Bovine, Flatulating: wrote:dafinch - You are giving yourself away more and more. You're not here to ask questions or inquire. You've done that, and each time, when you're told at any level what you don't want to hear, then you attack.

You have a pre-set belief system (or purport to have one) about this, and instead, like patriotdiscussions, you believe you're gonna show us all up and that your big genius has uncovered all the stuff that us simpletons haven't thought of.

Or alternatively, the minute someone says something you don't like, you say they are defending lenders and banks and bail outs.

It is a no win even talking with people like you. If you were a client, I would fire you, because even if you did have a meritorious case, you would be a monumental pain to deal with.

But more likely, you just want to try to characterize this board as being "pro banker" so when persons google a certain scheme, and come up with the quatloos site, they see your words telling them what they too want to hear.

I find that very sad as I have a couple of friends who have bought into the pseudo legal mortgage arguments. There is no reasoning with them. :roll:

Don't worry about us telling people the truth, as I have found that humanity always has a certain percentage that are just dying to be told what they want to hear, and they will always be willing to hire that non lawyer mortgage rescuer.

In a way I sympathize with them, as there often isn't a lot anyone can do when the real problem is that there is too large a bill for the existing finances.

━━━━━━

# Required task A
Could you write out the records from their start through the line containing "subtitle No one", both ends included, and leave the pictures out of your answer?

(A block of data)
━━━━━━

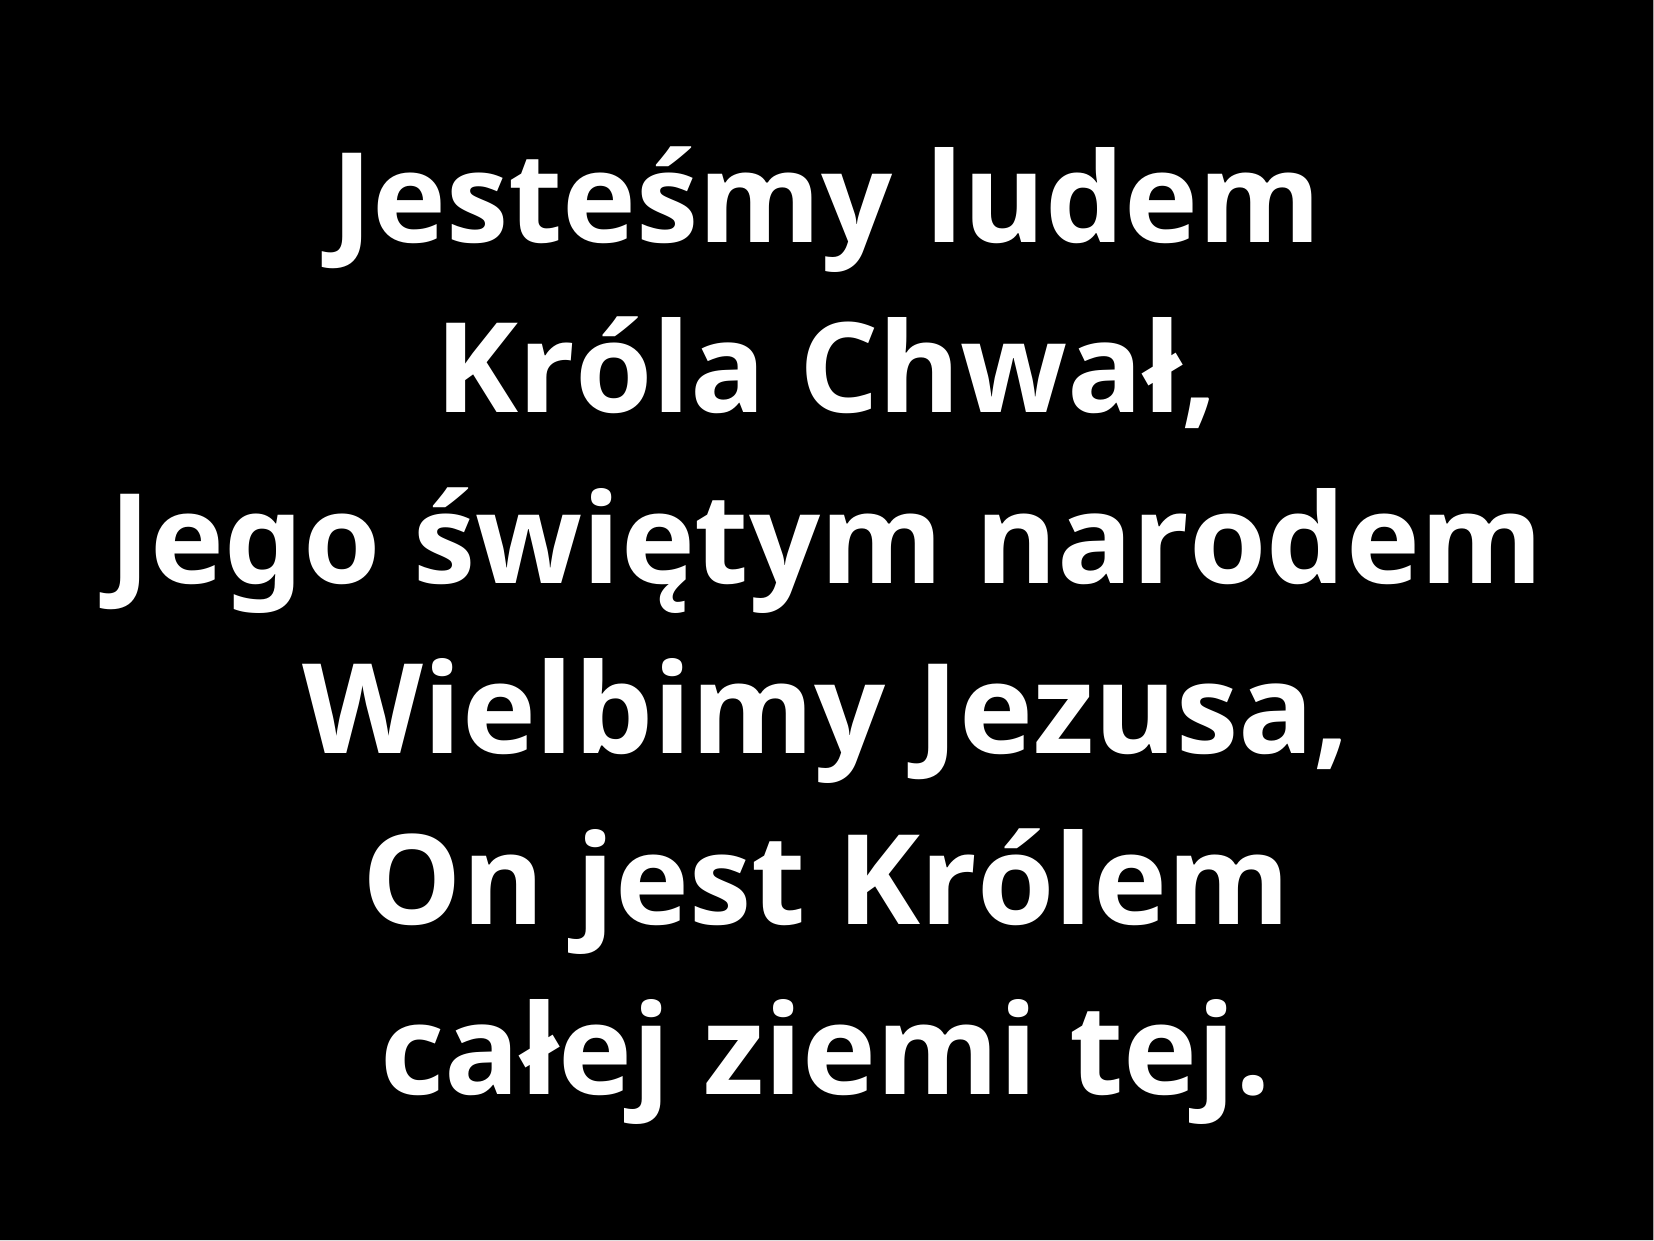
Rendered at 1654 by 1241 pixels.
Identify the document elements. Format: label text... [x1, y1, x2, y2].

title Jesteśmy ludem Króla Chwał, Jego świętym narodem Wielbimy Jezusa, On jest Królem całej ziemi tej. [0, 0, 1654, 1241]
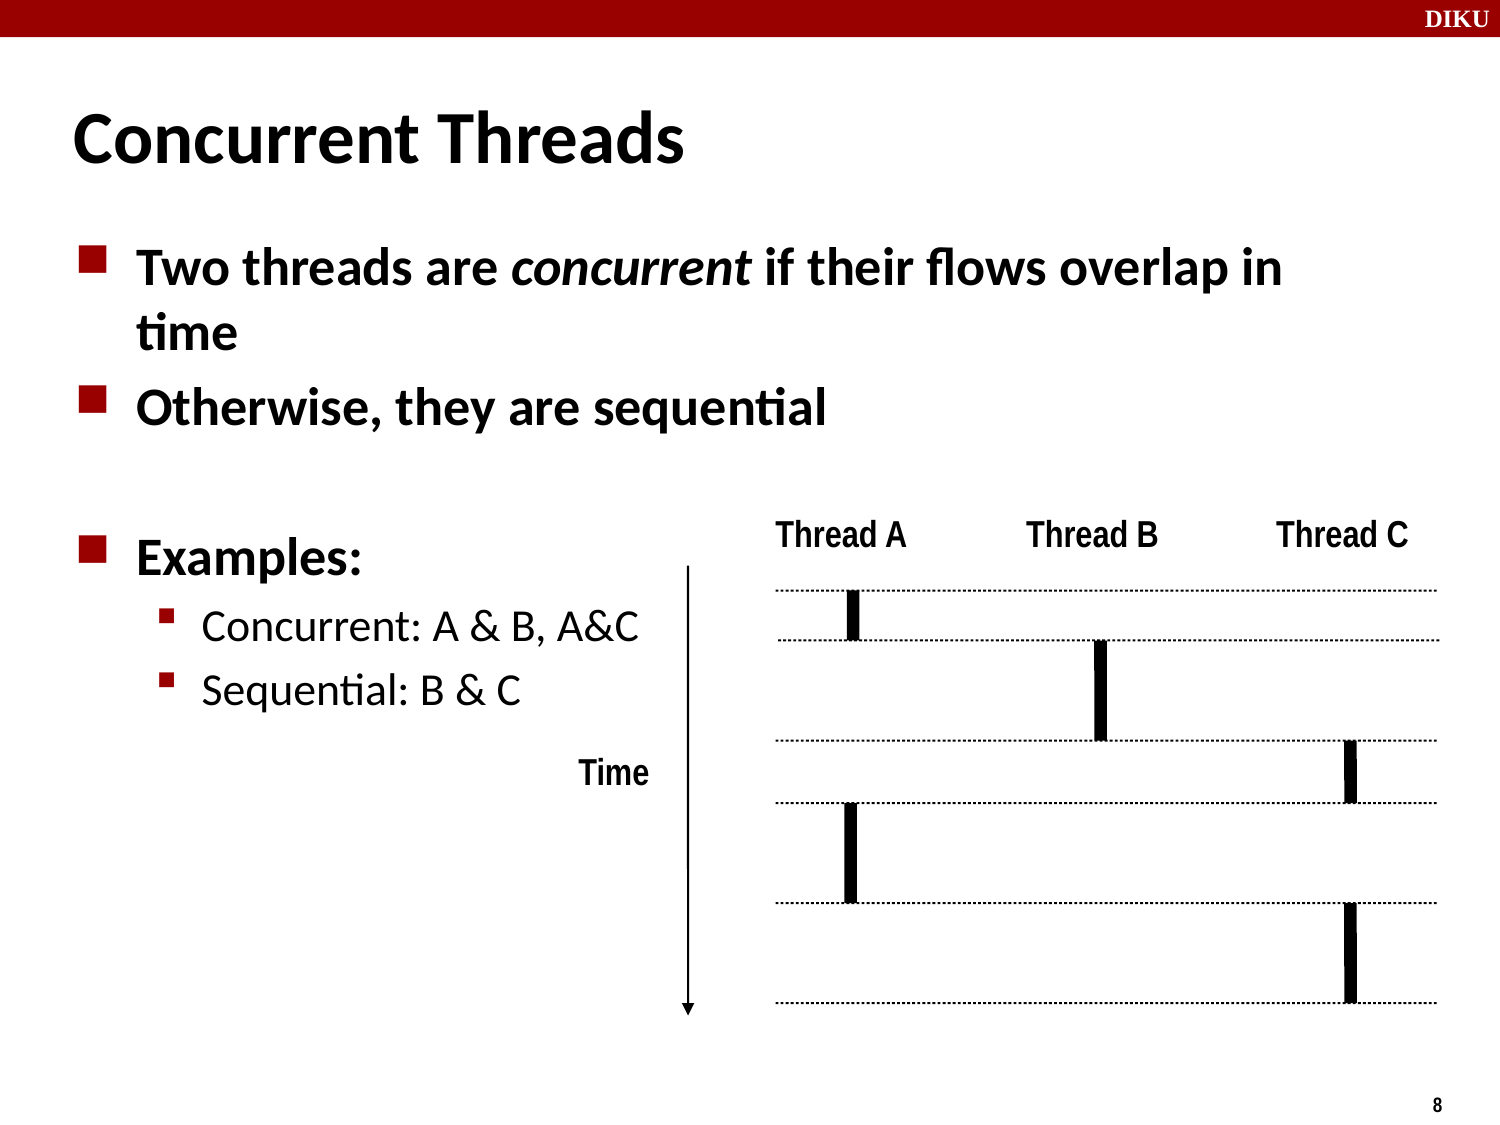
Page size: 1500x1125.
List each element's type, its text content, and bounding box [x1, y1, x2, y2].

text_box Thread C [1261, 502, 1424, 563]
text_box Thread B [1011, 502, 1174, 563]
text_box Time [563, 740, 665, 801]
text_box Concurrent Threads [58, 71, 1304, 197]
text_box Two threads are concurrent if their flows overlap in time Otherwise, they are sequential Examples: Concurrent: A & B, A&C Sequential: B & C [65, 223, 1361, 1039]
text_box Thread A [760, 502, 924, 563]
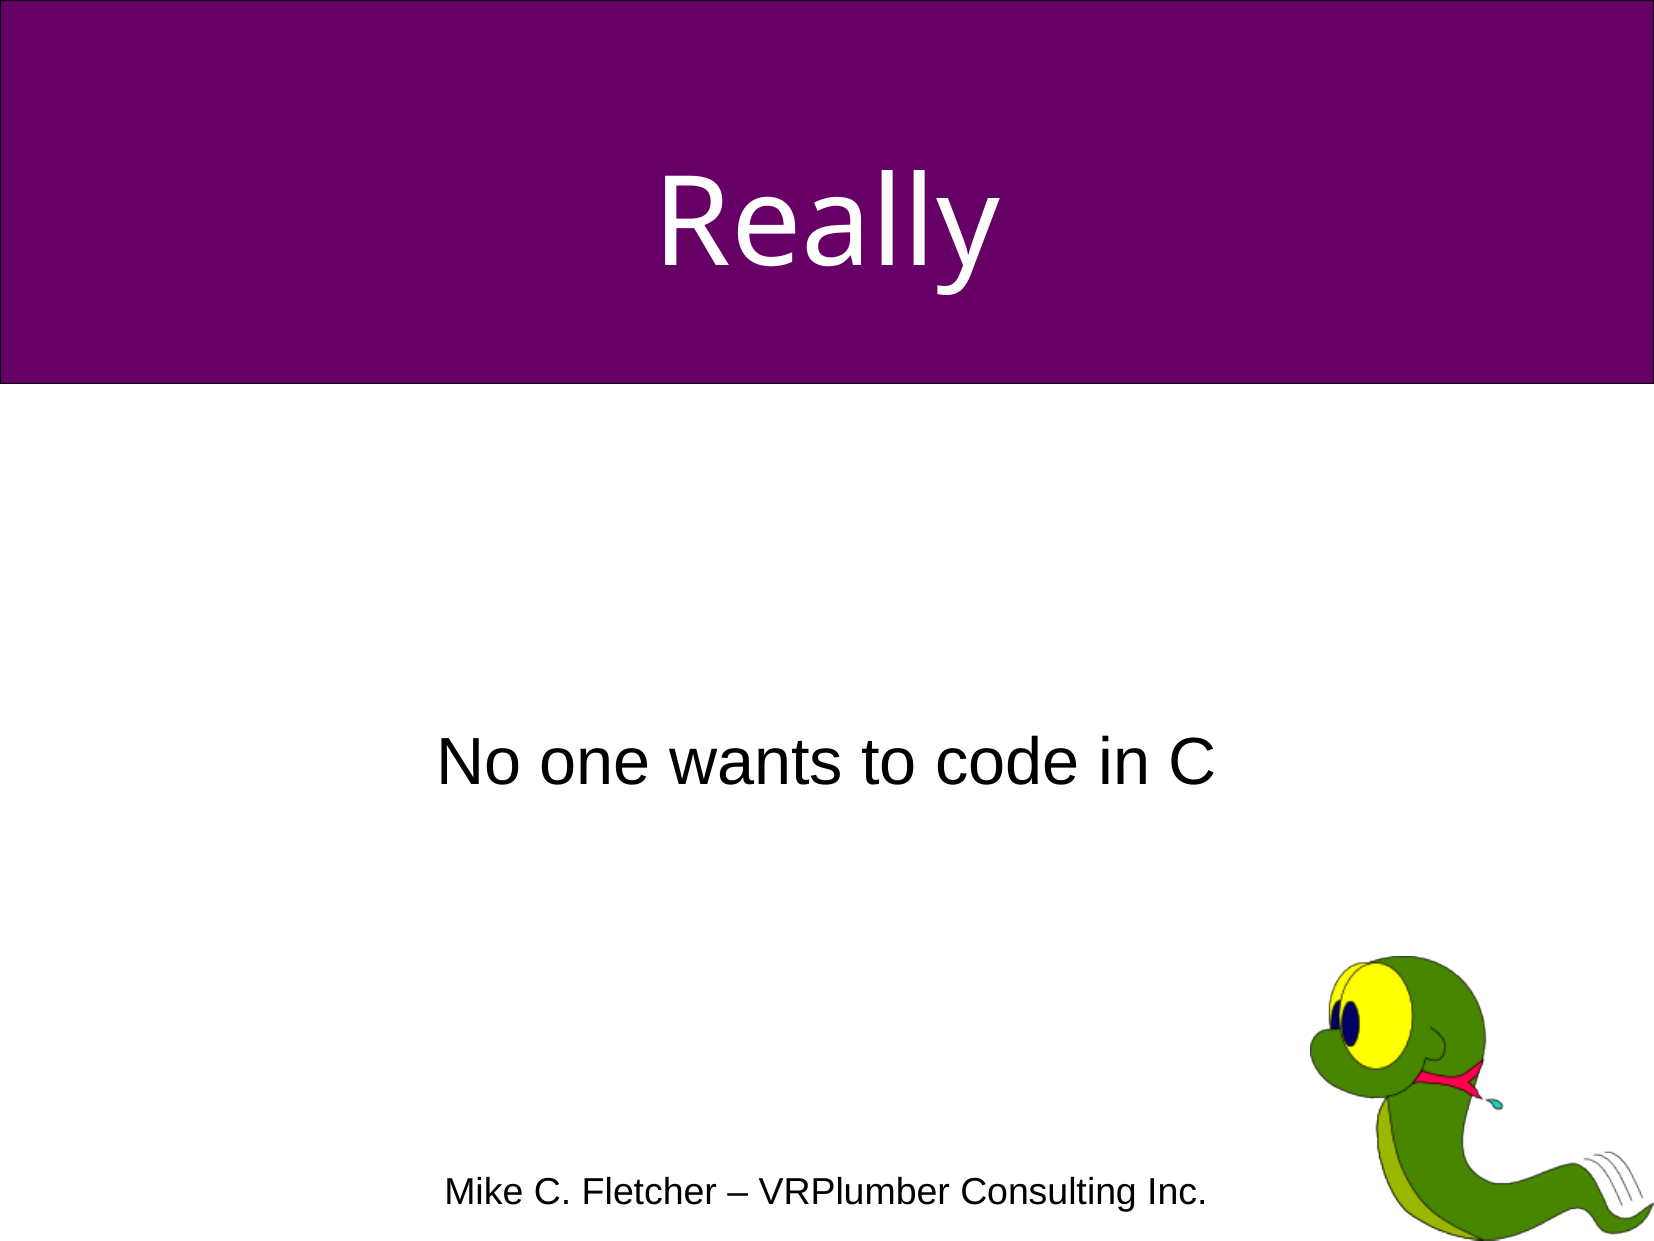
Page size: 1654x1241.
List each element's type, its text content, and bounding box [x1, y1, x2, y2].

title Really [82, 56, 1571, 377]
picture [1310, 956, 1654, 1241]
subtitle No one wants to code in C [82, 420, 1571, 1102]
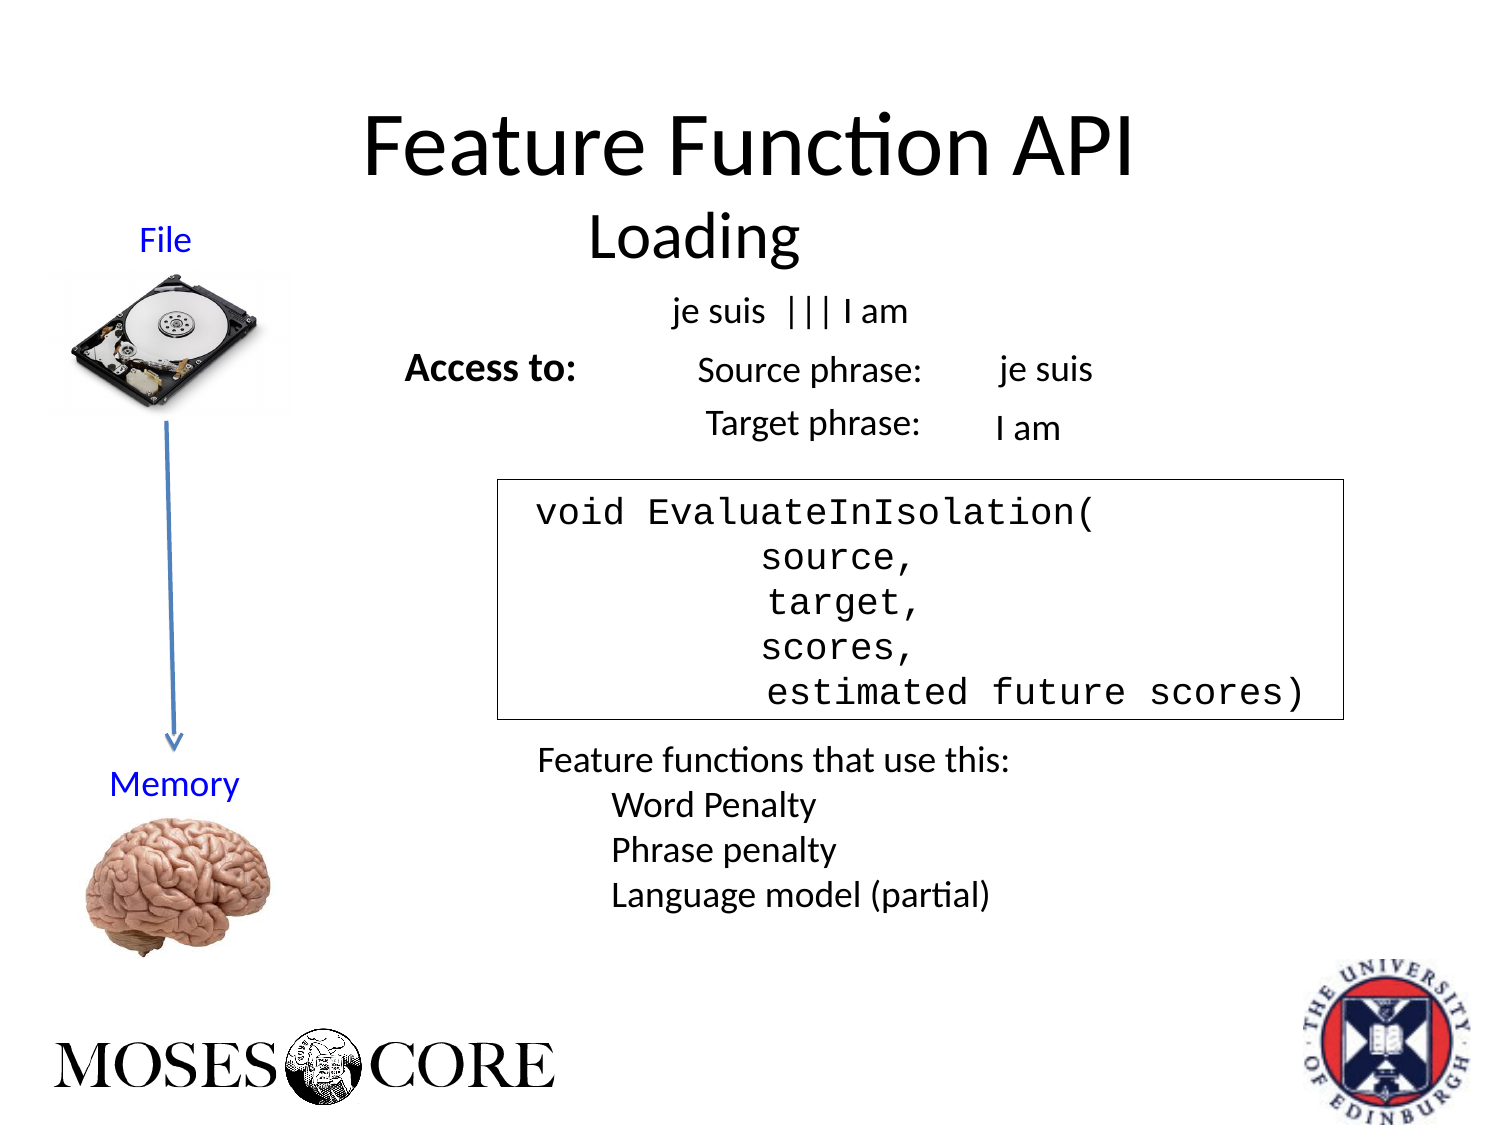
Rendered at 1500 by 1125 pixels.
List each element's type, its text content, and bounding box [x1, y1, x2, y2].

text_box je suis [984, 336, 1109, 397]
text_box Feature functions that use this: Word Penalty Phrase penalty Language model (partial) [522, 727, 1027, 968]
title Feature Function API [75, 45, 1425, 233]
text_box je suis ||| I am [657, 278, 925, 339]
picture [53, 1025, 555, 1108]
text_box void EvaluateInIsolation( source, target, scores, estimated future scores) [497, 479, 1344, 720]
text_box Access to: [389, 332, 715, 398]
text_box File [124, 208, 208, 268]
text_box Source phrase: [715, 338, 938, 398]
picture [41, 267, 292, 421]
text_box I am [980, 395, 1077, 456]
picture [1303, 959, 1475, 1125]
picture [78, 810, 278, 965]
text_box Loading [573, 184, 816, 280]
text_box Memory [94, 751, 255, 812]
text_box Target phrase: [690, 390, 937, 451]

━━━━━━

# Required task B
In the forum post, could you give the part that opens with the words "You have a pre-set" and closes with "to deal with." again, with "lenders" swapped for "creditors"?

# Exercise output A
Rendered at 1654 by 1241 pixels.
Identify the document elements. Format: label text... [x1, y1, x2, y2].

title Jesteśmy ludem Króla Chwał, Jego świętym narodem Wielbimy Jezusa, On jest Królem całej ziemi tej. [0, 0, 1654, 1241]
Page size: 1500x1125.
List each element's type, its text content, and bounding box [x1, y1, x2, y2].

text_box Thread C [1261, 502, 1424, 563]
text_box Thread B [1011, 502, 1174, 563]
text_box Time [563, 740, 665, 801]
text_box Concurrent Threads [58, 71, 1304, 197]
text_box Two threads are concurrent if their flows overlap in time Otherwise, they are sequential Examples: Concurrent: A & B, A&C Sequential: B & C [65, 223, 1361, 1039]
text_box Thread A [760, 502, 924, 563]
Page size: 1654x1241.
List each element's type, its text content, and bounding box [x1, y1, x2, y2].

title Really [82, 56, 1571, 377]
picture [1310, 956, 1654, 1241]
subtitle No one wants to code in C [82, 420, 1571, 1102]

# Exercise output B
You have a pre-set belief system (or purport to have one) about this, and instead, like patriotdiscussions, you believe you're gonna show us all up and that your big genius has uncovered all the stuff that us simpletons haven't thought of.

Or alternatively, the minute someone says something you don't like, you say they are defending creditors and banks and bail outs.

It is a no win even talking with people like you. If you were a client, I would fire you, because even if you did have a meritorious case, you would be a monumental pain to deal with.